Like many of you, I’ve recently returned from the NAMA National Expo in Orlando. The how was informative and entertaining, and it’s always great to catch up with old friends and sample the new products at the exhibits.
I thought about devoting this space to kudos to NAMA for a job well done, but I’d be remiss not to mention that the exhibit was smaller this year, and there were fewer machine manufacturers, since machine manufacturers are disappearing. Let’s face it; this was the talk of the show. Those who did exhibit had a good show, from all I’ve heard, and the new format proved popular and successful. But the decline in supplier and manufacturer participation needs to be addressed.
I ran into one exhibitor who said that we really don’t need two trade shows a year. This is not the first time I’ve heard this argument, and I’m told that during the major industry restructuring that took place in the late ‘70s and early ‘80s, there were those who wanted one show every two years.
Those who advocate fewer shows would be right if we accept that this is an industry in decline, but I’m not ready to pack it in just yet. Are you?
In fact, the volume of products sold through vending machines never has been higher. The challenge is that today’s typical locations are smaller. Operators can’t justify the expense of new machines to meet the needs of many of these accounts, and there is a lot of good-working used equipment available. We still run into an operator, here and there, who recognizes that buying new equipment confers real advantages in terms of preparing impressive sales proposals and minimizing maintenance expenseS, but not everyone can do this, and not everyone wants to.
The marketplace also has changed in other ways. Forty years ago, consumer choices were much less diverse and tastes were more predictable. Our industry recognized blue-collar manufacturing workers as its primary customer base, and that population could be satisfied with a limited selection of hot and cold beverages, candy and food. And the conventional wisdom held that factory workers equated value with low price.
The contemporary customer base has far more choices, not only of products but also of places to purchase them. Thus, a vending machine has to offer a much wider selection – and every potential customer must find something that he or she wants to buy. If there are 1,000 people in a location and half of them never use the vending machines, the location still will be worthwhile. The picture is quite different with a population of 75. The combination of smaller workplaces, wider “outside” product availability and the need to address a broader range of tastes has produced a challenging new situation.
Operators can adapt to this situation, and the NAMA convention was a very good place to learn how. Highlights of the educational program included a half-day seminar on category management, led by Brad Bachtelle of Bachtelle & Associates (Tustin, CA) and sponsored by The Hershey Co. This was based on Brad’s very popular presentations at last year’s National and this year’s Spring Expos (see VT, November 2005 and April, 2006), and outlined a comprehensive strategy for assigning space in glassfront machines to each category, then allocating the number of selections in each category on the basis of location preference. We’ll cover the seminar in detail next month.

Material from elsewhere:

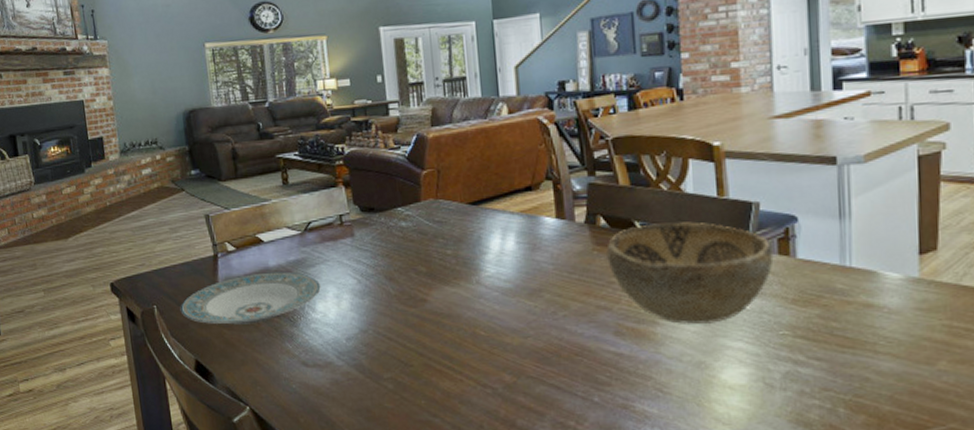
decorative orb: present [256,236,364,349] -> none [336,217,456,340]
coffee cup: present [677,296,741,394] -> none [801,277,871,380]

I heard from Hershey’s Don Lear that many operators who had attended one or both of Brad’s earlier seminars paid the separate registration fee for postgraduate study at this one. This speaks well for the willingness of the operator community, at any rate, to make the necessary adjustments to today’s difficult market.
Two issues are closely interrelated here. Operators serving the vending industry’s present market, from workplaces and institutions to highway rest stops and recreational venues, have to become more competitive by offering the products people want. Today, this mix includes items that command prices higher than the rather indefinite ceiling of a dollar or so that’s usually assumed to constrain glassfront machine menus. People willing to buy something in a convenience store for a certain price usually will be willing to buy it from a vending machine at that price.
If they’re not, it often is because they are unwilling or unable to meet the machine’s requirement for coins and bills of certain denominations. More flexible currency validating and change-giving systems can alleviate this problem, as can cashless vending.
It also is essential, in a market fragmenting into a larger number of smaller sites, to handle the restocking and collecting tasks as efficiently as possible. There are a number of ways to approach this, from computer forecasting to telemetry. All of them also will yield the sales information needed for the most profitable menuing.
The second issue is, simply, that as the vending industry perfects its ability to do these things, it can seek to widen its location base by meeting the growing demand for convenient refreshments away from home, at any hour of the day or night.
I hope I don’t sound like a broken record, because I know I’ve touched on this topic several times in my column. Change always involves some level of risk, and risk makes most people uncomfortable – with good reason! But this industry needs to develop new thought processes and new ways of doing business, if it is to survive. Some operating and manufacturing companies are well on their way to making those adjustments. In fact, in this issue you’ll find a success story about the 75-year-old Wittern Group and how it has responded to the changes in the marketplace. And relatively new entrants into the manufacturing segment are breaking new ground, too.
This industry was built from the ground up by pioneers who spent decades inventing and improving operating methods that give consumers immediate access to the products they want, 24 hours a day, seven days a week.
Who will collect the return on this long investment of imagination and effort? Make no mistake: the sale of products through robotic retailing equipment will be higher in a decade. The question is, who will be running that equipment?We can sit back and complain and let someone else reap the rewards, or we can adapt, improve profitability and explore new market opportunities.